Content starts

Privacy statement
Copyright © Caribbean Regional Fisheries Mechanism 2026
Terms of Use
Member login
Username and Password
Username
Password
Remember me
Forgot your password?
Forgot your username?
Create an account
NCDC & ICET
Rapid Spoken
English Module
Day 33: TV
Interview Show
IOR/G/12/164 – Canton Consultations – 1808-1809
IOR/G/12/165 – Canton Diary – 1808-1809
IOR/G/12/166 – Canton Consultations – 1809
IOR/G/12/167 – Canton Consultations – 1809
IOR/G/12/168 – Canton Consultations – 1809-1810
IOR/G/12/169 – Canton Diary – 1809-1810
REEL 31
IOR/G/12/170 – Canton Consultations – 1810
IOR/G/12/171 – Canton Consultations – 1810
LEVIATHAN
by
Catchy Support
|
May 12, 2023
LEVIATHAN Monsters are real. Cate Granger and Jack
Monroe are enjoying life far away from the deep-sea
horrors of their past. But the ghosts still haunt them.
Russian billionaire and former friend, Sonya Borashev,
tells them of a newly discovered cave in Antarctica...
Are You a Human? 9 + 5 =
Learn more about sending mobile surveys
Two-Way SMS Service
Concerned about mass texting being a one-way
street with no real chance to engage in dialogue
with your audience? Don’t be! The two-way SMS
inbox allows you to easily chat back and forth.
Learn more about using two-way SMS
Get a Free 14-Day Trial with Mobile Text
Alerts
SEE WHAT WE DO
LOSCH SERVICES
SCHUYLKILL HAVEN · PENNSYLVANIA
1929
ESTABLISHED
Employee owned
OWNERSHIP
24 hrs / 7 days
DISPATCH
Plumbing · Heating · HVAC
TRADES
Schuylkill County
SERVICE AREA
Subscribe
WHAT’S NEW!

Content ends

▶ JOB ITEM: Return every line of the rows above unchanged and in the same order.

▶ OUTPUT FOR THIS EXERCISE:
Privacy statement
Copyright © Caribbean Regional Fisheries Mechanism 2026
Terms of Use
Member login
Username and Password
Username
Password
Remember me
Forgot your password?
Forgot your username?
Create an account
NCDC & ICET
Rapid Spoken
English Module
Day 33: TV
Interview Show
IOR/G/12/164 – Canton Consultations – 1808-1809
IOR/G/12/165 – Canton Diary – 1808-1809
IOR/G/12/166 – Canton Consultations – 1809
IOR/G/12/167 – Canton Consultations – 1809
IOR/G/12/168 – Canton Consultations – 1809-1810
IOR/G/12/169 – Canton Diary – 1809-1810
REEL 31
IOR/G/12/170 – Canton Consultations – 1810
IOR/G/12/171 – Canton Consultations – 1810
LEVIATHAN
by
Catchy Support
|
May 12, 2023
LEVIATHAN Monsters are real. Cate Granger and Jack
Monroe are enjoying life far away from the deep-sea
horrors of their past. But the ghosts still haunt them.
Russian billionaire and former friend, Sonya Borashev,
tells them of a newly discovered cave in Antarctica...
Are You a Human? 9 + 5 =
Learn more about sending mobile surveys
Two-Way SMS Service
Concerned about mass texting being a one-way
street with no real chance to engage in dialogue
with your audience? Don’t be! The two-way SMS
inbox allows you to easily chat back and forth.
Learn more about using two-way SMS
Get a Free 14-Day Trial with Mobile Text
Alerts
SEE WHAT WE DO
LOSCH SERVICES
SCHUYLKILL HAVEN · PENNSYLVANIA
1929
ESTABLISHED
Employee owned
OWNERSHIP
24 hrs / 7 days
DISPATCH
Plumbing · Heating · HVAC
TRADES
Schuylkill County
SERVICE AREA
Subscribe
WHAT’S NEW!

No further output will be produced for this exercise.